そうではない、つまり論理的に整合すると考えるなら、以下の如き可能性がある。まず彼にとっては戦う行為そのものが目的であって、勝ち負けは問題とならなかった、というもの。この場合は武士道というものを、勝ち負けを度外視して戦う行為、としていることになる。こんな価値観は失われてもまったく問題なさそうに思うが、この約60年後の国際紛争で日本が行なった行為を思えば、「失われた」とするのは事実として間違いである可能性が高い。
もう一つの可能性は、勝元は何かの目的の為に戦いを始めたのだが、その目的を達成できずに敗れた、というもの。この場合も、その目的が何であったにせよ、敗れた原因は刀だけの軍隊で鉄砲軍隊に挑むという根本的な無謀さ(これをすなわち”無鉄砲”という)にあるので、そもそも本気で目的を達成する気があったのか疑問が残る。

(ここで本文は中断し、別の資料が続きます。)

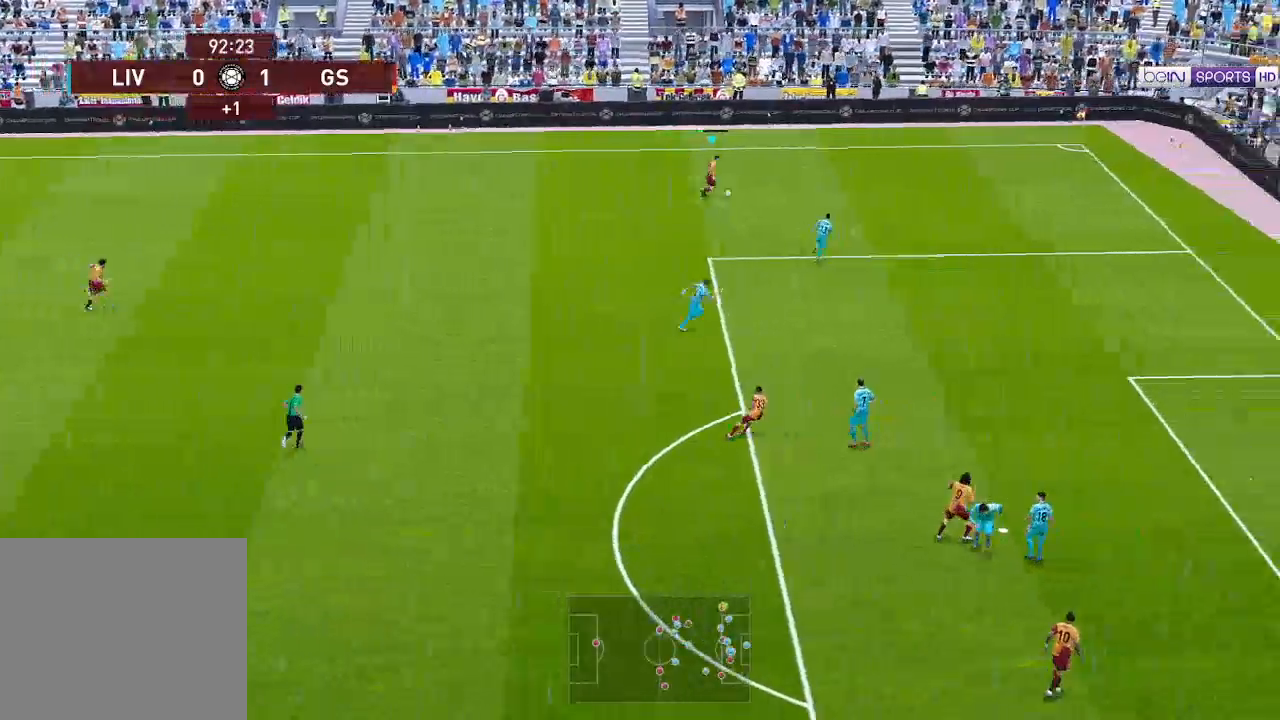
{"buttons": ["DPAD_DOWN"], "left_stick": "center", "right_stick": "center", "events": [[333, "B", "down"], [467, "B", "up"]]}
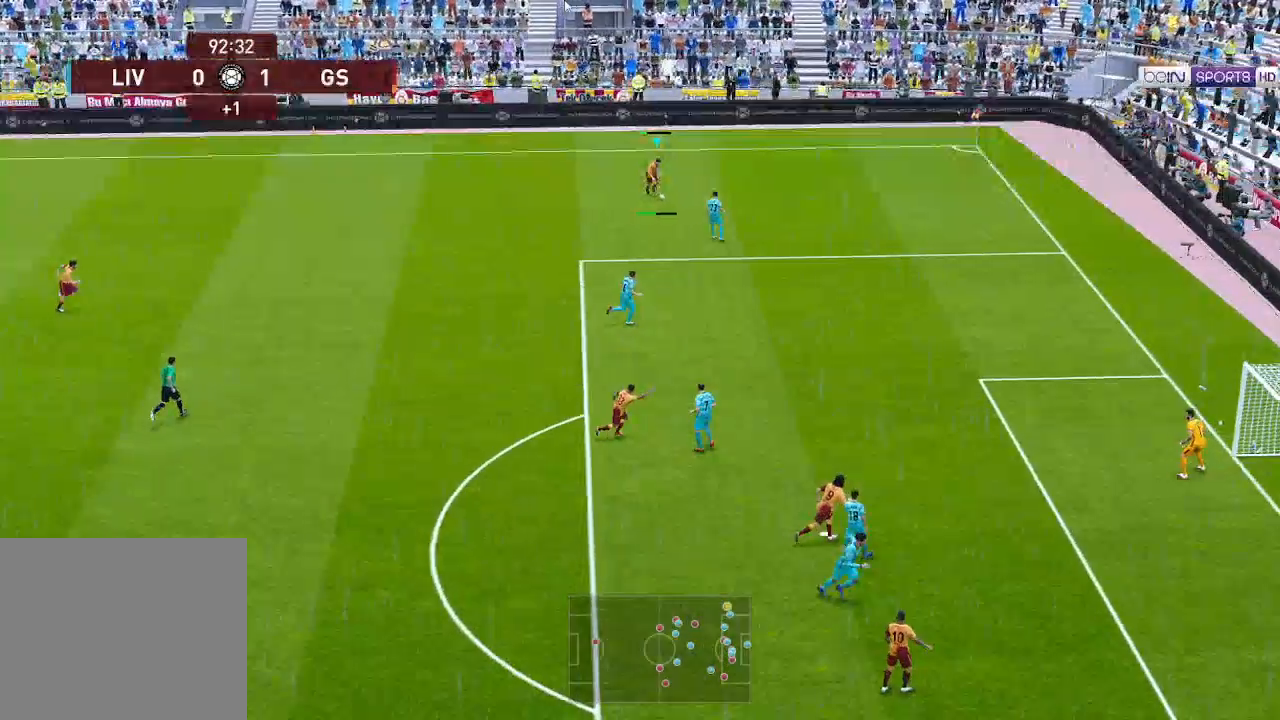
{"buttons": ["DPAD_DOWN"], "left_stick": "center", "right_stick": "center", "events": []}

映画において、疑問を残したままにしておくのは独善である。
したがって、この映画は、A:論理的破綻、B:事実誤認、C:独善的、のいずれかであることになる。個人的には冒頭に書いたように、この映画の魅力(があるとしたら)は、論理破綻の魅力であると思う。つまり
結論:「(少なくともこの映画の)武士道とは、論理的破綻と見つけたり」おそまつ。